We are Living Longer! What do we do now?
Recent survey results suggest we, as a nation, are looking forward to longer life-spans than did our parents and grand-parents. Life Insurance mortality tables now run to age 120, while estimated average ages at time of death are now around age 78. Keep in mind that “average” means many in the calculation lived well into their 90’s and above to off-set those passing away at ages much less than 78, to arrive at the current average.
Life insurance premium rates are lower today than ever before, due to our increasing lifespans. I could put you to sleep explaining how the actuaries factor that into their calculations. Just take my word for it today. (Better yet, ask your life insurance agent to give you a quote.)
The mythical “Retirement Age” of 65 is quickly fading into the sunset as more and more of us continue working far past that age…a lot of us are just getting our second wind at 65. Besides, it doesn’t make sense to spend thirty or forty years developing skills, knowledge, arts and crafts only to walk away from them at an arbitrary age designated way back in the 1930’s.
Living longer is good news, but also includes some challenges, such as the need for a reasonable income in our later years. Wives should anticipate life as a widow for ten or more years after losing their husbands. Plan for that now. (Statistics tell us widows ages 50 and older tend not to remarry.)
Ladies, do your husbands own substantial amounts of life insurance with you as their beneficiaries? What is a “substantial” amount? An example could be one million dollars then invested @5.00% return per year which would create cash flow of $50,000 per year before taxes. Can you live on that, plus Social Security benefits? (assuming SSA benefits are still around then)

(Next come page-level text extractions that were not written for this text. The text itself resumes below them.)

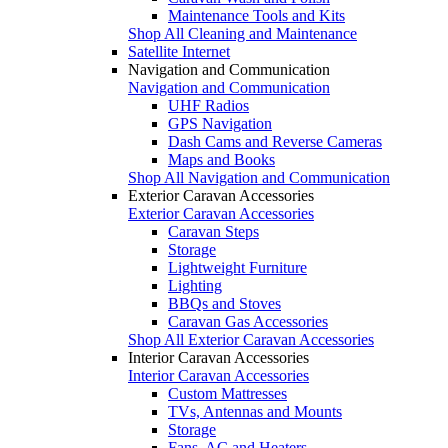
Maintenance Tools and Kits
Shop All Cleaning and Maintenance
Satellite Internet
Navigation and Communication
Navigation and Communication
UHF Radios
GPS Navigation
Dash Cams and Reverse Cameras
Maps and Books
Shop All Navigation and Communication
Exterior Caravan Accessories
Exterior Caravan Accessories
Caravan Steps
Storage
Lightweight Furniture
Lighting
BBQs and Stoves
Caravan Gas Accessories
Shop All Exterior Caravan Accessories
Interior Caravan Accessories
Interior Caravan Accessories
Custom Mattresses
TVs, Antennas and Mounts
Storage
Fans, AC and Heaters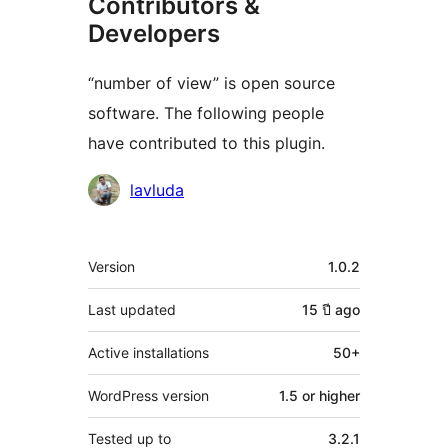
Contributors &
Developers
“number of view” is open source
software. The following people
have contributed to this plugin.
Contributors
lavluda
Meta
Version
1.0.2
Last updated
15 ปี
ago
Active installations
50+
WordPress version
1.5 or higher
Tested up to
3.2.1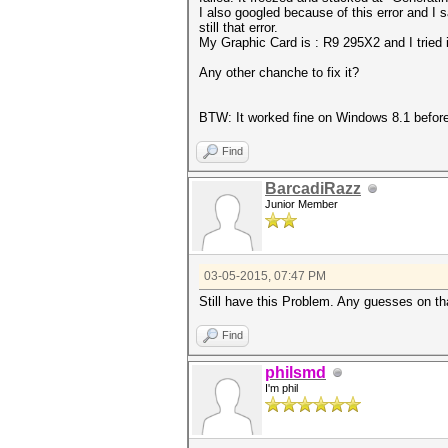
I also googled because of this error and I s
still that error.
My Graphic Card is : R9 295X2 and I tried 
Any other chanche to fix it?
BTW: It worked fine on Windows 8.1 before
Find
BarcadiRazz
Junior Member
03-05-2015, 07:47 PM
Still have this Problem. Any guesses on th
Find
philsmd
I'm phil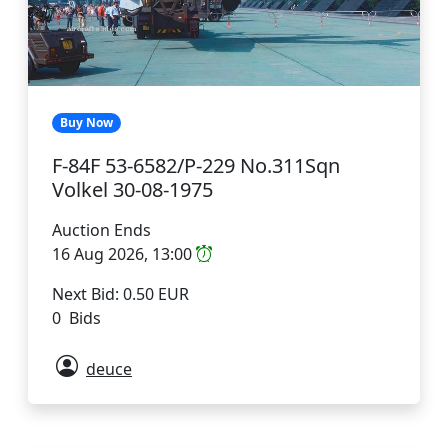
Buy Now
F-84F 53-6582/P-229 No.311Sqn
Volkel 30-08-1975
Auction Ends
16 Aug 2026, 13:00
Next Bid: 0.50 EUR
0 Bids
deuce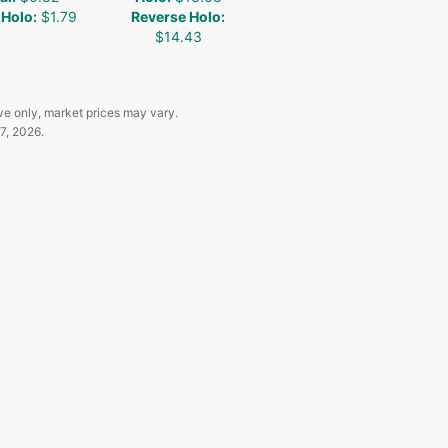
 Holo
:
$1.79
Reverse Holo
:
$14.43
ve only, market prices may vary.
7, 2026
.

Please keep in mind that the million dollars above does not have to be 100% life insurance; however, creating a million dollars in life insurance proceeds, income tax free, can be created with the stroke of a pen while building an investment fund balance of that size could take a lifetime for most of us.
Yes, one must pay premiums to cover the life insurance, but they will be a fraction of the benefits provided…and the full life insurance amount becomes payable immediately at death, whenever that happens.
Think about it, then DO SOMETHING ABOUT IT.